In this regard, reliance placed by the State on Additional Commissioner( Legal) and another v. Jyoti Traders [(1999) 2 SCC 77] did not sway the Court. The Court distinguished Jyothi Traders, noting that express retrospective operation was provided in the provision involved in that case; however, Section 25B was not given any retrospectivity, either expressly or impliedly.
Extension of time by amendment cannot have automatic retrospective operation.
The period of limitation under Section 25(1) was later extended as six years from five years as per subsequent amendment. On the strength of this, the State sought to sustain those notices which were issued beyond the period of five years but within the period of six years as extended by the amendment. To drive home the point, the State relied on a Full Bench decision of Karnataka High Court in Hassan Co-operative Milk Producers Societies Union Limited v. State of Karnataka AIR 2014 Karnataka 120, which had held that substitution of a provision will relate back to the date of original enactment of the statute.
However, the Court disagreed with the Full Bench decision of Karnataka High Court, stating that it was contrary to precedents of Supreme Court, particularly Hitendra Vishnu Thakur Vs. State of Maharashtra [AIR 1994 SC 2623]. The main points culled out from the SC precedents were :-
On this basis, the Court held :
An amendment by substitution is not automatically retrospective and the principles apply as in any other amendment. For an amendment to have retrospective operation and effect, it should be clear from express words or evident from necessary intendment.

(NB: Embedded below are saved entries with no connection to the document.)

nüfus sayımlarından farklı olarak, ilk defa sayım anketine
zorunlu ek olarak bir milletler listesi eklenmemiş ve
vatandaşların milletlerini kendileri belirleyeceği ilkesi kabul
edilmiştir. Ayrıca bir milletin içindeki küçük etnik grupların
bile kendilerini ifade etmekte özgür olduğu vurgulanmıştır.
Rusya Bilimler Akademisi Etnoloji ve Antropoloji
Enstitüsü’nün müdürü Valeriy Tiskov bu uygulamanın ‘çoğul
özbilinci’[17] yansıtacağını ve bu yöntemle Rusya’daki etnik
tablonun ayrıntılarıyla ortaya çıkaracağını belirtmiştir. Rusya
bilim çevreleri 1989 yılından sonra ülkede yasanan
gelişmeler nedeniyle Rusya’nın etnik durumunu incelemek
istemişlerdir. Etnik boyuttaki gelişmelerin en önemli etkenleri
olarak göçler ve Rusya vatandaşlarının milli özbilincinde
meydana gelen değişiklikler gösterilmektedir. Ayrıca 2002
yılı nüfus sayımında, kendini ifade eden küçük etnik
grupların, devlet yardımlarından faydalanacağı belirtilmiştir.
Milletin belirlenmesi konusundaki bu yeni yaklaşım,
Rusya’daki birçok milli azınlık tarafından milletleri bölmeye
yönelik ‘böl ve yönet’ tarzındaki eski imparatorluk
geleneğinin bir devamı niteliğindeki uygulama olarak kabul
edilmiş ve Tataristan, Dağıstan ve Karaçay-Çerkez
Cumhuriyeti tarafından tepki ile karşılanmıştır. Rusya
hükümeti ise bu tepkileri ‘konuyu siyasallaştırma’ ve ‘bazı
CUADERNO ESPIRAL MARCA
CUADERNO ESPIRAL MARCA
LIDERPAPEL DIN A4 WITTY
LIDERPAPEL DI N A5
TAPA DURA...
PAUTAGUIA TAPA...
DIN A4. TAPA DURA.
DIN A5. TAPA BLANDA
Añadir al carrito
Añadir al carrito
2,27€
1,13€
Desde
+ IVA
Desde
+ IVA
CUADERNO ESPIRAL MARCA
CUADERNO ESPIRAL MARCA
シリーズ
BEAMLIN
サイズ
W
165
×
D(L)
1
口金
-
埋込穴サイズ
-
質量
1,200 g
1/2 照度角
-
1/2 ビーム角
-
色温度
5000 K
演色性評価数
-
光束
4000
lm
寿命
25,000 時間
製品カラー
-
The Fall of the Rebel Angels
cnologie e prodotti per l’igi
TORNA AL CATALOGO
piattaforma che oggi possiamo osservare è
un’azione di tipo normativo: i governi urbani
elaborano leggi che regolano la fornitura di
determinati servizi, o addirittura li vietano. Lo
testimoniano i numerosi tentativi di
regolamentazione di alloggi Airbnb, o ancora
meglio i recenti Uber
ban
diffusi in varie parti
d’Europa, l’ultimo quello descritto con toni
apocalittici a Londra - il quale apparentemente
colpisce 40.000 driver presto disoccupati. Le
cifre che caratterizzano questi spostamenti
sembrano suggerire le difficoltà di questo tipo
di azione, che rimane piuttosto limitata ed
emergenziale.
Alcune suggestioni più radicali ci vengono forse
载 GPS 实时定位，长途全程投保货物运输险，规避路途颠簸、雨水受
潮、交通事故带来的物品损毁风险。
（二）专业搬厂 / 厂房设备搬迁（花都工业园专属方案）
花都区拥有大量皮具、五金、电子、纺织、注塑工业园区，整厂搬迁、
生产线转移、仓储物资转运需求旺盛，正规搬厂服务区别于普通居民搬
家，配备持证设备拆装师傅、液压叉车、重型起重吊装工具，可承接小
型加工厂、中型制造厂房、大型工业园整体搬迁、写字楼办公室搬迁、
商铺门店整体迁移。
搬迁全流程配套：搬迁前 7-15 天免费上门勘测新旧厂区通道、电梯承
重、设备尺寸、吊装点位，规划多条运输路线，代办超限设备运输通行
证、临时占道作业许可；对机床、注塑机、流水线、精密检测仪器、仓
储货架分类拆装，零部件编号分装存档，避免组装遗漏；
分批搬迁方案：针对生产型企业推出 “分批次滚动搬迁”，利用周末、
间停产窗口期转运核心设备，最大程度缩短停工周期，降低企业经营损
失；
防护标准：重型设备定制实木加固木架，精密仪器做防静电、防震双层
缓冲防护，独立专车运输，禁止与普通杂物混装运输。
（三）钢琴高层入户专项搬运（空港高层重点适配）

Proceeding on this premise, the Court held that the assessments cannot be reopened after the period of limitation on the strength of limitation extended by amendment, unless the amendment is stated to be retrospectively applicable. As held by the Court :
The right accrued to an assessee, after the expiry of the period of limitation, not to be assessed or re-assessed can be meddled with only by an amendment, expressed or implied to be retrospective
To reach the above conclusion, reliance was placed by the Court in the decisions AIR 1962 SC 918 [I.T.O v., S.K. Habibullah], AIR 1965 SC 171 [S.S Gadgil v. Lal and Co.], AIR 1969 SC 778 [ITO, Ahmedabad v. Devshankar Bhatt], AIR 2002 SC 1715 [K.M. Sharma Vs. ITO], Union of India & Others v. Uttam Steel Limited [(2015) 13 SCC 209].
The Court dismissed the appeals, holding :
We have demonstrated from the various decisions of the Hon'ble Supreme Court placed before us by both the parties that there is no irrefutable rule that an amendment by substitution is invariably retrospective. We find the amendment by substitution in the present case, extending the period of limitation from 5 years to 6 years to be not applicable to those assessments which stood completed and the 5 year period for re-opening of assessment under Section 25(1) stood expired. We do not see any reason to interfere with the impugned judgments on the basis of the amendment made subsequent to the judgment. Though the legislature had the competence to extend the period of limitation with retrospective effect, the same was not done.